Credit for this achievement must go to Shona, who was confident, not only  that we should do it, but also that we could do it,  and  who, with gentle persuasion put together a team of eight Run JB members, of different ages and abilities, who thought they would give it a go.

The Cotswold 24 Hour Relay Race involves individuals or teams, running as many 9km circuits as they can in 24 hours. The setting is the lovely Bathurst Estate near Cirencester and the route takes you through beautiful Cotswold countryside, woods and roads. There is free camping with showers and ice baths, on site sports massage, and a central area with a 24 hour “healthy” food outlet, table and chairs, and a small stage for entertainment. However the hub is the start/finish line, where relay team members exchange their baton. We were each given a “timing chip” to lace to our trainers which recorded our progress and could be monitored on a live feed.

Our first runner was Amy who set off in lovely sunshine at midday. We cheered Amy out and were tremendously excited to cheer her back in a fantastic time, to pass the baton to Manda. And so we followed Shona’s running plan – Amy, Manda, Barbara, Emma, Emma, June, Jess, Shona - cheering everyone out and back, and keeping tabs on the times and kilometres covered. Jules kept us motivated and nourished (“Hydrate! Hydrate!”). Various friends, spouses and partners dropped by to offer their support. Musicians entertained us on the stage. Barbara did her warm up to a musical accompaniment in front of the crowd, and drew appreciative applause for her great moves! Emma got some great photos and uploaded them to Facebook as the event unfolded.

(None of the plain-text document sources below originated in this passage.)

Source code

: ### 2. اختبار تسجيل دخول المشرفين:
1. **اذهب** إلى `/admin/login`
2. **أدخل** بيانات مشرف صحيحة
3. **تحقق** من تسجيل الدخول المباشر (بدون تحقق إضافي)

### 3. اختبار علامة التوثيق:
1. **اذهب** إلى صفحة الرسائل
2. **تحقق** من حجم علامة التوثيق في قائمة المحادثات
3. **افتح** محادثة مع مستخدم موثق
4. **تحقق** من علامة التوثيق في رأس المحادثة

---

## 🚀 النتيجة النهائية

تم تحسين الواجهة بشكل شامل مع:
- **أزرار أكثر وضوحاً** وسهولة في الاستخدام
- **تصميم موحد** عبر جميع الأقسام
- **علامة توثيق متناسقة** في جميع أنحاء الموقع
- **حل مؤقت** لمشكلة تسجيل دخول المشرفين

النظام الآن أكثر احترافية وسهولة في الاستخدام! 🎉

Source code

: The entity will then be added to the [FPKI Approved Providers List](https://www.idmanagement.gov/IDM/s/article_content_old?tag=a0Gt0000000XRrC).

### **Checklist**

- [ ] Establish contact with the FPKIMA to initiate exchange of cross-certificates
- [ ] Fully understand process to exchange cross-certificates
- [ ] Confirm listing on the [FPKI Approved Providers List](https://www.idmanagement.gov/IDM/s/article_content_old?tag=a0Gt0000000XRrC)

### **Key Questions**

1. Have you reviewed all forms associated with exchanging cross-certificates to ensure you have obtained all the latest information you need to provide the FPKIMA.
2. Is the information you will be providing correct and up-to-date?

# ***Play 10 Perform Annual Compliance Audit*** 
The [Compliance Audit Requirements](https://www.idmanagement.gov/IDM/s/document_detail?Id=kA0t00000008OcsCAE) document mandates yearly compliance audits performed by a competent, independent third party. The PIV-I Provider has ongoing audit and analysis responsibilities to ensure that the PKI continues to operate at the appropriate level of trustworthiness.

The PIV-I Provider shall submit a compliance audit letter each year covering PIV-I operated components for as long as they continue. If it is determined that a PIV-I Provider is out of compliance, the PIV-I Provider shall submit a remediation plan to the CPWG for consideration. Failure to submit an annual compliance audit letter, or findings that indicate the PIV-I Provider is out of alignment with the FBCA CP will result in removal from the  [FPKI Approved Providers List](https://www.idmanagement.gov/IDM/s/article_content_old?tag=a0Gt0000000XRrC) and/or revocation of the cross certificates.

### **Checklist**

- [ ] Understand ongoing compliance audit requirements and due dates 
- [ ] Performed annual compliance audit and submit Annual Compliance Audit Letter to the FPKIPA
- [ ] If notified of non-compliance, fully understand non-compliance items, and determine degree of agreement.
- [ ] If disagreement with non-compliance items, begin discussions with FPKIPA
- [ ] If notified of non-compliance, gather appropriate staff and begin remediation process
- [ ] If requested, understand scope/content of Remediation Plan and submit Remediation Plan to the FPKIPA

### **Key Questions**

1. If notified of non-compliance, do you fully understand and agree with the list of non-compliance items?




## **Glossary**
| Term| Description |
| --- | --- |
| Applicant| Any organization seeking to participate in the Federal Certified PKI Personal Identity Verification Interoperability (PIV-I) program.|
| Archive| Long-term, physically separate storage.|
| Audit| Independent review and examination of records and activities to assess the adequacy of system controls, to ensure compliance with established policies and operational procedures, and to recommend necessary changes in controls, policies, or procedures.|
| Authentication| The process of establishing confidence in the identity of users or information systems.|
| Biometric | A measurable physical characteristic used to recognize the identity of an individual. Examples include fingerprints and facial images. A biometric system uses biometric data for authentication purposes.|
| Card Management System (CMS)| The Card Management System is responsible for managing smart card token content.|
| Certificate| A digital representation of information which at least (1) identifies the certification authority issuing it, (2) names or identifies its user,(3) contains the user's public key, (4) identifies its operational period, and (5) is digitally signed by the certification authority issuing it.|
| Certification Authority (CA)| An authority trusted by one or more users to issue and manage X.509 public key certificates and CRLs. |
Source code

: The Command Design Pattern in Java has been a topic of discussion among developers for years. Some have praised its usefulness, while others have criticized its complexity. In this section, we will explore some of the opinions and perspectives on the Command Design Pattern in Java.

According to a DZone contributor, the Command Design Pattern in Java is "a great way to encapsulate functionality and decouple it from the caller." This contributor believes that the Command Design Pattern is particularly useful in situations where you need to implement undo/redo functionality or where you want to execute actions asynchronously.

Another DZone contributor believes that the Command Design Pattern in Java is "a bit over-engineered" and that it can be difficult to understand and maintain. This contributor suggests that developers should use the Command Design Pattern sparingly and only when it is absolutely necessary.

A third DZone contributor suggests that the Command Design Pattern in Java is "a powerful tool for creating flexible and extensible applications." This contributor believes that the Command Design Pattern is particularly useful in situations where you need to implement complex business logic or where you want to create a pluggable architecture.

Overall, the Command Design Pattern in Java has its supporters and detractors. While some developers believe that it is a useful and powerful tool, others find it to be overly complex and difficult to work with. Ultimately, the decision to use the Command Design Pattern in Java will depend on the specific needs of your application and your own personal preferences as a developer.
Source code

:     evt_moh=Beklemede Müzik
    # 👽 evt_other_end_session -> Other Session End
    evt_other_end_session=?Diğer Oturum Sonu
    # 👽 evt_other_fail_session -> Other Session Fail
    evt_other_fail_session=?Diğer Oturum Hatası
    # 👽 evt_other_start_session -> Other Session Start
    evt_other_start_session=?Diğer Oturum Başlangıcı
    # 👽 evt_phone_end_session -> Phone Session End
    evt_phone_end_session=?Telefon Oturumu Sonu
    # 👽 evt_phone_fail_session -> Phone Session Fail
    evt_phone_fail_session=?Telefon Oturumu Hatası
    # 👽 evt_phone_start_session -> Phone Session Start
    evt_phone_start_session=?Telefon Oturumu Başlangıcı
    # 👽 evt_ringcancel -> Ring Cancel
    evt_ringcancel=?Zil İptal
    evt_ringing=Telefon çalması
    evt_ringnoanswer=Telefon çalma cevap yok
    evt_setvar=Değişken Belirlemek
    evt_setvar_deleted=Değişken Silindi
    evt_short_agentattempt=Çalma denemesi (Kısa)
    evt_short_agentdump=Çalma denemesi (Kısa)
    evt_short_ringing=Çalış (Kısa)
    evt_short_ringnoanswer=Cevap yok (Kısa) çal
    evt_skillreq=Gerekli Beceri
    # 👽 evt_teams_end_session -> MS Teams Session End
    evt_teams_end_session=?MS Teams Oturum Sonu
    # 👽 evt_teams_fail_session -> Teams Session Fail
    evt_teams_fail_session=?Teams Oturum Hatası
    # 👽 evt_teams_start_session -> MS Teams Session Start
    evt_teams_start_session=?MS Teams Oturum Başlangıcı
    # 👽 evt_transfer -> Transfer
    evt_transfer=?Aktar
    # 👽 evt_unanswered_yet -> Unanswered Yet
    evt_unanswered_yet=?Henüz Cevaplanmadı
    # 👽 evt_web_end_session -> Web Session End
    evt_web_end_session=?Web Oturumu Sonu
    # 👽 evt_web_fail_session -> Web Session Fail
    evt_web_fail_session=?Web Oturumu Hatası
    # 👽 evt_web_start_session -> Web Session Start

The course turned out to be more challenging than we thought- lots of long grass in the fields, quite a few hills, gravelly wooded areas and a long slow climb just before the finish. But it was quite beautiful, and our fellow runners were friendly and supportive. We got to recognise some of the other teams, in particular the arch rivals in our category - “The Crazy Chicks”!  Shona followed their progress, and initially they seemed faster, but soon we were alongside in terms of time/distance.

Even as it got dark team JB was cheering its relay runners out and back. Running at night was magical- head torches danced around in the darkness, overhead was a gorgeous canopy of stars, and the quiet and stillness was only broken by the breathing of another runner as you passed him or he passed you. Runners chatted with you and shared their reasons for being there and how or their team was coping.

With the coming of dawn, and despite tiredness, and lack of sleep, on we went. Sunday morning brought the rain, a downpour; we got drenched but kept running. By now we were getting excited about the possible result. And and sure enough, by Sunday midday, the race was over, we had covered 207km, and we had won.  We received our medals, and at 1pm, were presented with our winners’ trophies.

And while the result was a joy, by far the best part of this whole experience was being part of a wonderful, inspiring, supportive team – Run JB - the only team cheering their runners out and back, even at night, even in torrential rain. This is what made it possible.

It was an exhilarating experience- I shall never forget it. The feel good was so intense that I did not notice aches or pains, tiredness, lack of sleep, or even missing toenails!

And if you are reading this thinking, “I couldn’t do that” or “that’s not for me”, please reconsider- if I can do it, you can do it.

Plus, we need to challenge those Crazy Chicks again next year..... Go Team JB!